Bloco de texto>
■ ■ ■
POR EXEMPLO, NÃO ME APETECIA NADA IR A
PEQUIM
- Senhor Presidente, tenho a honra de lhe entregar esta carta do
presidente da república francesa, em que o general de De Gaulle me encarrega de
ser seu intérprete junto do presidente MaoTsé Tung e de Vossa Excelência.
Palavras de André
Malraux, então ministro da Cultura francês ao chegar, em Pequim, à presença do
presidente Liu Shao Chi. Mao Tsé Tung estava lá.
E só mesmo um pateta inconsciente
poderia negar, ou mesmo minimizar, a função da leitura prévia numa mística de
viagem. Mas não foi só a Malraux que por acaso recorri como leitura prévia
para mais esta viagem que não fiz. A mulher de Hemingway, Martha Gelhorn nessa
época, apesar de endurecida como repórter de guerra, e muito machona por sinal,
deu por paus e por pedras quando lhe deram a beber o vinho de cobra que o
exército chinês bebia. Era feito de arroz fermentado e no fundo da garrafa lá
estavam duas pequenas serpentes enroscadas. O marido ainda lhe disse para
experimentar então o vinho de pássaros, que era uma massa de cucos esmagados e
recozidos em álcool, mas ela parece que não foi daí abaixo. E nos quartos dos
hotéis onde pernoitavam havia avisos escritos a aconselhar os senhores hóspedes
a não esborrachar os percevejos nas paredes para não dar cabo do papel.
■ ■ ■
Material recolhido>
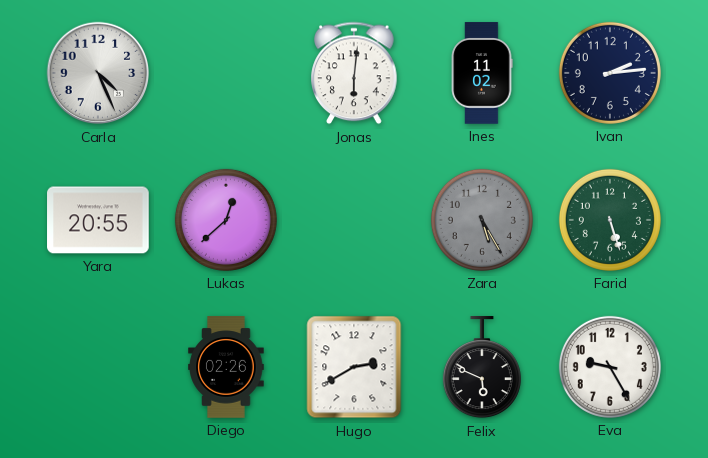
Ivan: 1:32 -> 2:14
■ ■ ■
Instruções do exercício>
1. Enumere todas as pessoas referidas pelo nome no texto sobre Pequim.
2. Prossiga o texto sobre Pequim a partir da última frase apresentada.
O material recolhido não faz parte do texto sobre Pequim.

Respostas>
1. André Malraux, De Gaulle, Mao Tsé Tung, Liu Shao Chi, Hemingway e Martha Gelhorn.

2.
- Se verdadeiramente me amas,
Ernie, tira-me deste filme da China, pela tua rica saúde - implorou Martha Gelhorn ao marido.
Caravanas de camelos do Tibete
continuavam nessa altura a entrar pachorrentamente em Pequim.
Pequim? Não tenho nada
a ver com isso. Nunca lá irei. É demasiado para mim, que olho para o sorriso de
um chinês e não posso fazer a mais pequena ideia se ele está a pensar em
apunhalar-me se simpatizou comigo.
As minhas pequenas
reminiscências pequinesas estagnaram num tempo histórico terrível que foi o da
Grande Marcha para o poder de Mao Tsé Tung. E continuo a ouvir a conversa entre
ele e André Malraux cinquenta anos depois dessa Grande Marcha.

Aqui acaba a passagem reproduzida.